Remember that shoebox full of $100 bills that Sen. Herman Talmadge's wife threw out into open court during their divorce? Seems ol' "Hummin" had that box for years and years, it was the Senate's "walking-around" money. Now, where did he get that box? My guess is, he got it from Dick Russell when he died, and that Russell got it from LBJ when he became president. Robert Caro documents that LBJ invented the idea of "handy money" for campaigning with, that he got money from Brown and Root, from Sid Richardson and other Texas independent oil men, and spread it around (collecting favor-chits, of course) in the summer of 1940, saving the House of Representatives for Franklin Roosevelt, who'd been widely expected to lose the House after two full terms in office, with a Republican tide running in the country.
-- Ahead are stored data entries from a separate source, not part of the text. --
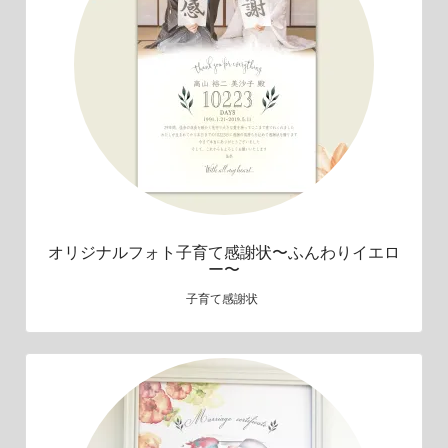
オリジナルフォト子育て感謝状〜ふんわりイエロ
ー〜
子育て感謝状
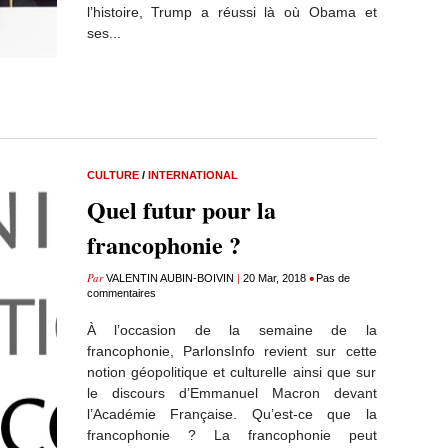
l’histoire, Trump a réussi là où Obama et
ses...
CULTURE
/
INTERNATIONAL
Quel futur pour la
francophonie ?
Par
|
•
VALENTIN AUBIN-BOIVIN
20 Mar, 2018
Pas de
commentaires
À l’occasion de la semaine de la
francophonie, ParlonsInfo revient sur cette
notion géopolitique et culturelle ainsi que sur
le discours d’Emmanuel Macron devant
l’Académie Française. Qu’est-ce que la
francophonie ? La francophonie peut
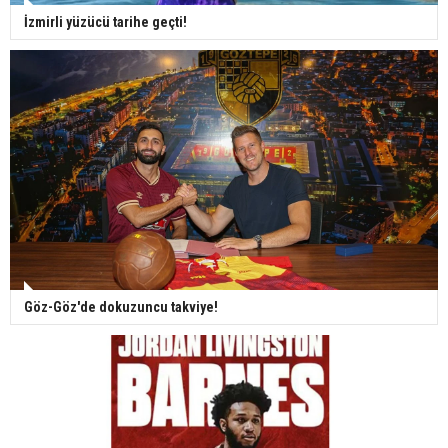
İzmirli yüzücü tarihe geçti!
Göz-Göz'de dokuzuncu takviye!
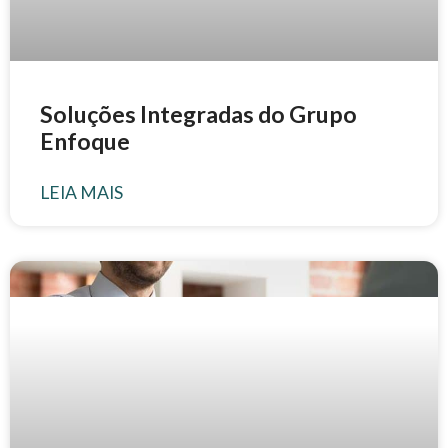
Soluções Integradas do Grupo
Enfoque
LEIA MAIS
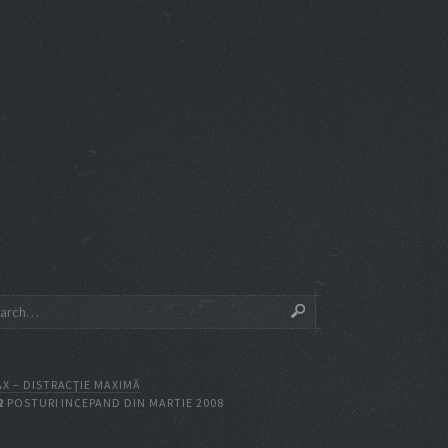
X – DISTRACŢIE MAXIMĂ
2
POSTURI INCEPAND DIN MARTIE 2008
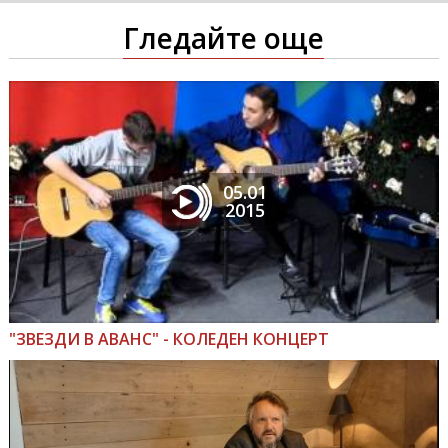
Гледайте още
05.01
2015
"ЗВЕЗДИ В АВАНС" - КОЛЕДЕН КОНЦЕРТ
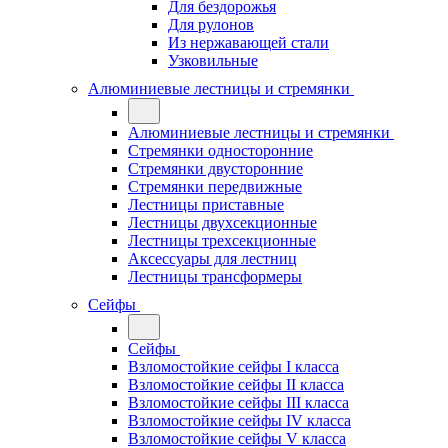
Для бездорожья
Для рулонов
Из нержавающей стали
Узковильные
Алюминиевые лестницы и стремянки
Алюминиевые лестницы и стремянки
Стремянки односторонние
Стремянки двусторонние
Стремянки передвижные
Лестницы приставные
Лестницы двухсекционные
Лестницы трехсекционные
Аксессуары для лестниц
Лестницы трансформеры
Сейфы
Сейфы
Взломостойкие сейфы I класса
Взломостойкие сейфы II класса
Взломостойкие сейфы III класса
Взломостойкие сейфы IV класса
Взломостойкие сейфы V класса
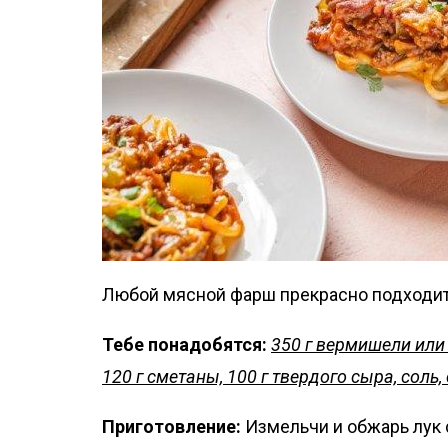
Любой мясной фарш прекрасно подходит 
Тебе понадобятся:
350 г вермишели или 
120 г сметаны, 100 г твердого сыра, соль,
Приготовление:
Измельчи и обжарь лук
LBJ's money turned the election around. I've no doubt that "Hummin" had that box from Landslide Lyndon himself, and that they relied for its replenishment on certain businessmen who were determined to be players. Like Earl Long said back in those same days in the 1950's, "early money buys consideration; late money buys good government".
I always heard his family was a major stockholder.
Remember that shoebox full of $100 bills that Sen. Herman Talmadge's wife threw out into open court during their divorce?
No,this is the first I ever heard of it. Thanks for informing me,though.